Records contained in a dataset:
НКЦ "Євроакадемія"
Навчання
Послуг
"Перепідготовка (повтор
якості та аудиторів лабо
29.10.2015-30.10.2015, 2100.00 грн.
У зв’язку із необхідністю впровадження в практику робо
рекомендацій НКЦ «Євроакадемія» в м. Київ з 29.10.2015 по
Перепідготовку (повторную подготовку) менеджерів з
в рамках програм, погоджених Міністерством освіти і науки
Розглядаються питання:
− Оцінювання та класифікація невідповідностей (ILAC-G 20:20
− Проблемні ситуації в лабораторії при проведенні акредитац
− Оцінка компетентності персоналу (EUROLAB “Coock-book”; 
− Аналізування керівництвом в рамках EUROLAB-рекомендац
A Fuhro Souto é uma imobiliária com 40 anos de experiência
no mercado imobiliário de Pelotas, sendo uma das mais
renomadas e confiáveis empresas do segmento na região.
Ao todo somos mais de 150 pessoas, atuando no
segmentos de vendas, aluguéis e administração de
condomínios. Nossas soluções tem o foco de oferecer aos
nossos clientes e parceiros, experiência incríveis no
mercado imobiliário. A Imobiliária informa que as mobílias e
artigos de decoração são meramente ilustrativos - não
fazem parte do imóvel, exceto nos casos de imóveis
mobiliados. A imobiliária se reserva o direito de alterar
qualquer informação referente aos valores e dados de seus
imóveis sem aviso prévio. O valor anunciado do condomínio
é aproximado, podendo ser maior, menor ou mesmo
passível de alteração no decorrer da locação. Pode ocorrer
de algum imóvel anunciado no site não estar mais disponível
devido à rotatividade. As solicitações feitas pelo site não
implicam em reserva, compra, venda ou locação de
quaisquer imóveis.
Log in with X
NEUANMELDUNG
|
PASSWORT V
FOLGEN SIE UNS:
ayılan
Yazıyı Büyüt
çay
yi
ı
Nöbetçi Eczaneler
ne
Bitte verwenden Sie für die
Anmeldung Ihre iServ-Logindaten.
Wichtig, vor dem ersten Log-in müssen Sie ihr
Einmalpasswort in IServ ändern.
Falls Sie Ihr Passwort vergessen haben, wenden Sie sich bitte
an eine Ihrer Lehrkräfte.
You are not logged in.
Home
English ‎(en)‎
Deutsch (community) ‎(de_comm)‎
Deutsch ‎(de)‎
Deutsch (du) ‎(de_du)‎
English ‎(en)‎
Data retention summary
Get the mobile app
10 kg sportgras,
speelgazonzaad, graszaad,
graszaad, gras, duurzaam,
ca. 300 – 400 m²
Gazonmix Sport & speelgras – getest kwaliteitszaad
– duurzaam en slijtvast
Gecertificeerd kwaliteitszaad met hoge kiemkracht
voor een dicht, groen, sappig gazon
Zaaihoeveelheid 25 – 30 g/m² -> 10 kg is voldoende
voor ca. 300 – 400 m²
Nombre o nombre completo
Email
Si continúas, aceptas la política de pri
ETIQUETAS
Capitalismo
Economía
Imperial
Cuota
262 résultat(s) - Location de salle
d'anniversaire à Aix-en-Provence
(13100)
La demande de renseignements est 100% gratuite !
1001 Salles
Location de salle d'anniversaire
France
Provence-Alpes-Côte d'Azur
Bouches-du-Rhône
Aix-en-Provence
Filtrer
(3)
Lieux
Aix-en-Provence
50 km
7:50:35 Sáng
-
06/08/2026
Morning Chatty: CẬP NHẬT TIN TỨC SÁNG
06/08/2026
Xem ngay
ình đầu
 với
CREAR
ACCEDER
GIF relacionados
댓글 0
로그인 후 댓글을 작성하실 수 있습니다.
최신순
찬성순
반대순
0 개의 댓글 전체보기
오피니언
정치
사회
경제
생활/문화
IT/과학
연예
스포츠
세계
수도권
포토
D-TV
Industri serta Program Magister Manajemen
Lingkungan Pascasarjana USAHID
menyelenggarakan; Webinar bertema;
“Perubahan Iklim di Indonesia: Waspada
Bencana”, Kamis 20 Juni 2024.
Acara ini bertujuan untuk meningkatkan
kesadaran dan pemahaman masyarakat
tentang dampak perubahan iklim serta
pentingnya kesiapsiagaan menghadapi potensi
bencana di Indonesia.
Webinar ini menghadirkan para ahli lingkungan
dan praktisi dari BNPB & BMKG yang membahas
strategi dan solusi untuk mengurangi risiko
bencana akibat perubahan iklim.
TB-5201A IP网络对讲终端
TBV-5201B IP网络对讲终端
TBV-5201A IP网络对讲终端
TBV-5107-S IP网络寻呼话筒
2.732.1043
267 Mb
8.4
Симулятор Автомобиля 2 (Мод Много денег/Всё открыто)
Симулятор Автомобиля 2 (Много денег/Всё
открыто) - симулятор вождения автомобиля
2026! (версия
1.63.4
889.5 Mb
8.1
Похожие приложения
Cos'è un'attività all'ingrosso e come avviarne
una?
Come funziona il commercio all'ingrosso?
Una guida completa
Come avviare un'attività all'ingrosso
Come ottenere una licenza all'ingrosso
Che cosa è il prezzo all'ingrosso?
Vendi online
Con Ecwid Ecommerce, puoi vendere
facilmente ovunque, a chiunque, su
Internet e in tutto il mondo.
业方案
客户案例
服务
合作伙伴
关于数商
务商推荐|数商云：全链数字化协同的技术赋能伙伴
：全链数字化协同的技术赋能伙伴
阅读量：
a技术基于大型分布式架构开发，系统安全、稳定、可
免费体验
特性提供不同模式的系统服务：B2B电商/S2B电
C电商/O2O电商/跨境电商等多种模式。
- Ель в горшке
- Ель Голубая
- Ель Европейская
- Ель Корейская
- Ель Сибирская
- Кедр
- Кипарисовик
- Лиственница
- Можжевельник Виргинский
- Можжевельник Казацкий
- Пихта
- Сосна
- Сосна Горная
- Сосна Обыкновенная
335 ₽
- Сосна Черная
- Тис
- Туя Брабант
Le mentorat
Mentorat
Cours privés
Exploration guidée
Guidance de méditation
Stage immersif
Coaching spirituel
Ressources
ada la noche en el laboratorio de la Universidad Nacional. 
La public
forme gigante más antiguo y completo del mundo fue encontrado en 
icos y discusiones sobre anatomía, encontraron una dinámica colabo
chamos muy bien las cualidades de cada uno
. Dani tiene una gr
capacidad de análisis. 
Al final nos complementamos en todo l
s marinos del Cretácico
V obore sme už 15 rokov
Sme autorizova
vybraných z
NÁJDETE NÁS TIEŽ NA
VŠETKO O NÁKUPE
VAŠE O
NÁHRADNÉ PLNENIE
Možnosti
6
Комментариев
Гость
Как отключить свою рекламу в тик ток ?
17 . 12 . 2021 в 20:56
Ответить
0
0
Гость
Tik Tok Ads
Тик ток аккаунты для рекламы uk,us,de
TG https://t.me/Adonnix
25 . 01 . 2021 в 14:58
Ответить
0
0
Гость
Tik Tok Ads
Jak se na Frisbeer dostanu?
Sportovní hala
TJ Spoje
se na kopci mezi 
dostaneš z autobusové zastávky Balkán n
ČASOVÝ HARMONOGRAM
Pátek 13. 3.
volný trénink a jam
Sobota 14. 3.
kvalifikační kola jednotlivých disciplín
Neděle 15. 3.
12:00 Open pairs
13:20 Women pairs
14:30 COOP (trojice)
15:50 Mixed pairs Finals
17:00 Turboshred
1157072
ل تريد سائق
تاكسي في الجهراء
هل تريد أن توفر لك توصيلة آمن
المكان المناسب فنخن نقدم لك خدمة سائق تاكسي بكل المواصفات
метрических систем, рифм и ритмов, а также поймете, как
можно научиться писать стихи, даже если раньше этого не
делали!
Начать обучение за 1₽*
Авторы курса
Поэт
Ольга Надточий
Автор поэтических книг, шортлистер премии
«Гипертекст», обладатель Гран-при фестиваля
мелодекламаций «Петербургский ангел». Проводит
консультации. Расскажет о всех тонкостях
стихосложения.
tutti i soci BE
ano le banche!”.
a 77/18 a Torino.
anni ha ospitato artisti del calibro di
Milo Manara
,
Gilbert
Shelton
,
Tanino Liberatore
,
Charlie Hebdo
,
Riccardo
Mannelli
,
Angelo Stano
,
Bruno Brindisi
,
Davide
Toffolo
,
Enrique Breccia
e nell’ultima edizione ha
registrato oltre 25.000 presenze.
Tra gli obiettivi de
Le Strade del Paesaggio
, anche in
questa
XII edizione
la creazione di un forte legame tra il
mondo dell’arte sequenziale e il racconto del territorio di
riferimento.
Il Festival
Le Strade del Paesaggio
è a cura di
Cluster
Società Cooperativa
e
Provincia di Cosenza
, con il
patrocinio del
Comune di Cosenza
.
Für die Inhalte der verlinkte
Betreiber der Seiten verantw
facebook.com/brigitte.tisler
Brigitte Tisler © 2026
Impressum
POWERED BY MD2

* [Problem requirements]
Search the entries for "Можжевельник" and show every line that has it.

* [Reply]
- Можжевельник Виргинский
- Можжевельник Казацкий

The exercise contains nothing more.